Place the following code in the Transformer.php

<?php

namespace App\Jed\Transformers;

use Illuminate\Database\Eloquent\Collection;

abstract class Transformer {

    public function transformCollection(Collection $items) {
        return $items->map([$this, 'transform']);
    }

    public abstract function transform($item);
}

Next, we will create an interface for the DepartmentController.php, this interface will mask the column names in our API response.

<?php

namespace App\Jed\Transformers;

class DepartmentTransformer extends Transformer
{
    public function transform($department)
    {
        return [
            'name' => $department['name'],
            'brief_description' => $department['description']
        ];
    }
}

Notice here that we masked the column name description with brief_description(though not the best of masks), this hides the column name and displays "brief_description" in the response instead as shown below. Notice also that any field that we don't want to include in the response will not be mapped to a key. We can do this for all responses.

Nested JSON Object

But what of nested JSON objects, say we want to get all staff with their department name. We will create a StaffTransformer.php in the transformer folder, then we will have the following lines of code in the StaffTransformer.php

<?php

namespace App\Jed\Transformers;

use App\Models\Department;

class StaffTransformer extends Transformer
{
    public function transform($staff)
    {
        return [
            'name' => $staff['name'],
            'email' => $staff['email'],
            'staff_id' => $staff['staff_id'],
            'department_name'=> $staff->department->name
        ];
    }
}

Notice here that we are only returning the department's name because that is what is necessary for this response.

Now let's use this in our Controllers.

<?php

namespace App\Http\Controllers;

use App\Models\Department;
use Illuminate\Http\Request;
use App\Jed\Transformers\DepartmentTransformer;

class DepartmentController extends Controller
{

     /**
     * @var App\Jed\Transformers\DepartmentTransformer
     */
    protected $departmentTransformer;

    function __construct(DepartmentTransformer $departmentTransformer)

TASK INSTRUCTIONS - Copy out the passage on Laravel API transformers word for word, starting at "But what of" and ending at "public function transform($staff)".

Records taken from a dataset
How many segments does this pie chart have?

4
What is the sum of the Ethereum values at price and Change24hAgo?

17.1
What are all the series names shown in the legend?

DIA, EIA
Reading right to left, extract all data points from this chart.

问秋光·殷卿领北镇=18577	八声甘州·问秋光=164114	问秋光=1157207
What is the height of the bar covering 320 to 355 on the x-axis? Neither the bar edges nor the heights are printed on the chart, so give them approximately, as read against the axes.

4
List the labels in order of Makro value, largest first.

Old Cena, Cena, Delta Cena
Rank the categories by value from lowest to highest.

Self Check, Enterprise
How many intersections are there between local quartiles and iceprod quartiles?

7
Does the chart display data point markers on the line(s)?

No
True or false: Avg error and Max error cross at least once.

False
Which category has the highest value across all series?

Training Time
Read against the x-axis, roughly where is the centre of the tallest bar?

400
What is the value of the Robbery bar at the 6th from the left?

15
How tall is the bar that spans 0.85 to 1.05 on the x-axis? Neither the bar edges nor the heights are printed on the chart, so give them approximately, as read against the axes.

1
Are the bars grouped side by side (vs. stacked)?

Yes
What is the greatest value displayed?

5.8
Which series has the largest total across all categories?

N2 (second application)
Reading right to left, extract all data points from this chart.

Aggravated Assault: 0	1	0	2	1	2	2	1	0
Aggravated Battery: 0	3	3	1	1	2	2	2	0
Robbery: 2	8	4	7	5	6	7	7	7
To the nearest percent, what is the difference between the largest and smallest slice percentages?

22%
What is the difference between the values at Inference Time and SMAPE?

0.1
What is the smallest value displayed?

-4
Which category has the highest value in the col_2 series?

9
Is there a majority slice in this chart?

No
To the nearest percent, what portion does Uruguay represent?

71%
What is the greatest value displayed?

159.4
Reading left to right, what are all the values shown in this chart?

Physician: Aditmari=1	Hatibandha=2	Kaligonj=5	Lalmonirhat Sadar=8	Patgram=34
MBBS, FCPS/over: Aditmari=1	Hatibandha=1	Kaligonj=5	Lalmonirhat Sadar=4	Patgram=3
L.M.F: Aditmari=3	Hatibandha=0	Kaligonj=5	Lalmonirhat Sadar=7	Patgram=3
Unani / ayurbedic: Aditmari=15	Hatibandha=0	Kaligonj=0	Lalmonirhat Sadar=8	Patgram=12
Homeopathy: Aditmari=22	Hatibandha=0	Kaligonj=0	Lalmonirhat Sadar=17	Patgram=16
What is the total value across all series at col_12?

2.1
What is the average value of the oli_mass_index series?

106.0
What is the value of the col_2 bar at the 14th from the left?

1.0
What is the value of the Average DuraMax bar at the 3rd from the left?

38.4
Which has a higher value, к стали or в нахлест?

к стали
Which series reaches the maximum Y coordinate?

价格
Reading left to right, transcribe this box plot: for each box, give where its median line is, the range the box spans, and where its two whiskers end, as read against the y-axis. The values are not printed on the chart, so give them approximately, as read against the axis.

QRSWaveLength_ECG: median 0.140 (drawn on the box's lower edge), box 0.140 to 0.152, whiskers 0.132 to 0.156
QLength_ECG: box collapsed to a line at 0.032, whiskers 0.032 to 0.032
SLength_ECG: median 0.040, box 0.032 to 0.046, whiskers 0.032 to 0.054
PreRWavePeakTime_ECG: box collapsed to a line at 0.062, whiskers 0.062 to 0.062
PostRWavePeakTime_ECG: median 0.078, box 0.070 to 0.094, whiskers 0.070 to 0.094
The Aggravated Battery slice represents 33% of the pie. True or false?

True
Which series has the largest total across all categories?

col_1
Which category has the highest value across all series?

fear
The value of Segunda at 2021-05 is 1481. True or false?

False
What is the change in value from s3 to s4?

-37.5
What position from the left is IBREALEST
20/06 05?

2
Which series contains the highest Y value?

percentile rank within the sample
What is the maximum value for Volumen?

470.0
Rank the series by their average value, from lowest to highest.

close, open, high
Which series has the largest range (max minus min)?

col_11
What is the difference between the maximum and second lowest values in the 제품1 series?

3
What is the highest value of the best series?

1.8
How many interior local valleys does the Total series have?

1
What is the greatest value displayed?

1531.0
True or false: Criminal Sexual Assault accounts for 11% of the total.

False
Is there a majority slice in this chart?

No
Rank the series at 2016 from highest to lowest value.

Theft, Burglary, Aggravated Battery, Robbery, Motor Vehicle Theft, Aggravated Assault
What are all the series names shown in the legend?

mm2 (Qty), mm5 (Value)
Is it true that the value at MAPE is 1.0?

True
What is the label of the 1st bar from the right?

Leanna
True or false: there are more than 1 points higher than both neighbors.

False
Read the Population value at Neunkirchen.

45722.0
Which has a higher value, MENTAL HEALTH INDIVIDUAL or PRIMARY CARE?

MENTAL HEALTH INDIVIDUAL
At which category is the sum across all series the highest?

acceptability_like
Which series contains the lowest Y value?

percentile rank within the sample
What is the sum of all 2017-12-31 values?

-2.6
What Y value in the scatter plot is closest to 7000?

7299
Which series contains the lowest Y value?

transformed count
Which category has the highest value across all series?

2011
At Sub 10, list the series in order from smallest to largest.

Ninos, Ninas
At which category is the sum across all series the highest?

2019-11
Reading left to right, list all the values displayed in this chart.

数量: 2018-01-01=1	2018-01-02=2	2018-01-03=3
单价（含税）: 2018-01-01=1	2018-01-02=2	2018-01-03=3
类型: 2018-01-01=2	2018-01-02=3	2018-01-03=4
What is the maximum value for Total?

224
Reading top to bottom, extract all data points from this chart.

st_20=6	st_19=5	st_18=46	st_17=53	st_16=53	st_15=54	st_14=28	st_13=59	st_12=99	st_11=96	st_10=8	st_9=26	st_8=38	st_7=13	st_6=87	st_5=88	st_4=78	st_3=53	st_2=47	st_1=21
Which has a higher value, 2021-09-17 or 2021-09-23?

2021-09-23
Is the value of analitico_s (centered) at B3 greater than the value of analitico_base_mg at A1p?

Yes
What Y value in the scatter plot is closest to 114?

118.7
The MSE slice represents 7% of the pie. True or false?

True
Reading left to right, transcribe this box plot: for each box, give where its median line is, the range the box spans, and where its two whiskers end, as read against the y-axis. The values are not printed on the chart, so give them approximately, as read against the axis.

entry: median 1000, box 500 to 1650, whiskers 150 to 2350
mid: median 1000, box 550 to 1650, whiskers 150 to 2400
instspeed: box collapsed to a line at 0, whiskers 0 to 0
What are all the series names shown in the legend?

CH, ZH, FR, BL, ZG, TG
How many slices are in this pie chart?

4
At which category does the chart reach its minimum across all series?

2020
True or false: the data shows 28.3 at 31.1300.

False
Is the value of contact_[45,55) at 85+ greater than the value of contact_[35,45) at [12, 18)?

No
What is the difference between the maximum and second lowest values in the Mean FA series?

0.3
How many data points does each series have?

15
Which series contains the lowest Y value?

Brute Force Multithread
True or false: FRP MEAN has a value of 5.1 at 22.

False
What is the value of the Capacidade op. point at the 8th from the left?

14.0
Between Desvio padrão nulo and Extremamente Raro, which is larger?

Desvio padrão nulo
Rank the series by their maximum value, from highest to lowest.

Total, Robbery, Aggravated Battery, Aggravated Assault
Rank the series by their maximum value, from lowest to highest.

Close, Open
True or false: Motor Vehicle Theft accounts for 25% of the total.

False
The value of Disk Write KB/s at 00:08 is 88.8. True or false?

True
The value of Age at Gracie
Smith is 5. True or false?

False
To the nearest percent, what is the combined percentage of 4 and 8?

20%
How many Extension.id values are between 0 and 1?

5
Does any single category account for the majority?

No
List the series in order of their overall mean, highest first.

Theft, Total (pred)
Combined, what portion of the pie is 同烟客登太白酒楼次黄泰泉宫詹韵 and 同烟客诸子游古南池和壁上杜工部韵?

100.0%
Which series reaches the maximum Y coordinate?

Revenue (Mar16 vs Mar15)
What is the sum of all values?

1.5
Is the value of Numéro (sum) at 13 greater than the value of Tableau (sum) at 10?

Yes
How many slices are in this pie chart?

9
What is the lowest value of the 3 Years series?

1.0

REPLY -
But what of nested JSON objects, say we want to get all staff with their department name. We will create a StaffTransformer.php in the transformer folder, then we will have the following lines of code in the StaffTransformer.php

<?php

namespace App\Jed\Transformers;

use App\Models\Department;

class StaffTransformer extends Transformer
{
    public function transform($staff)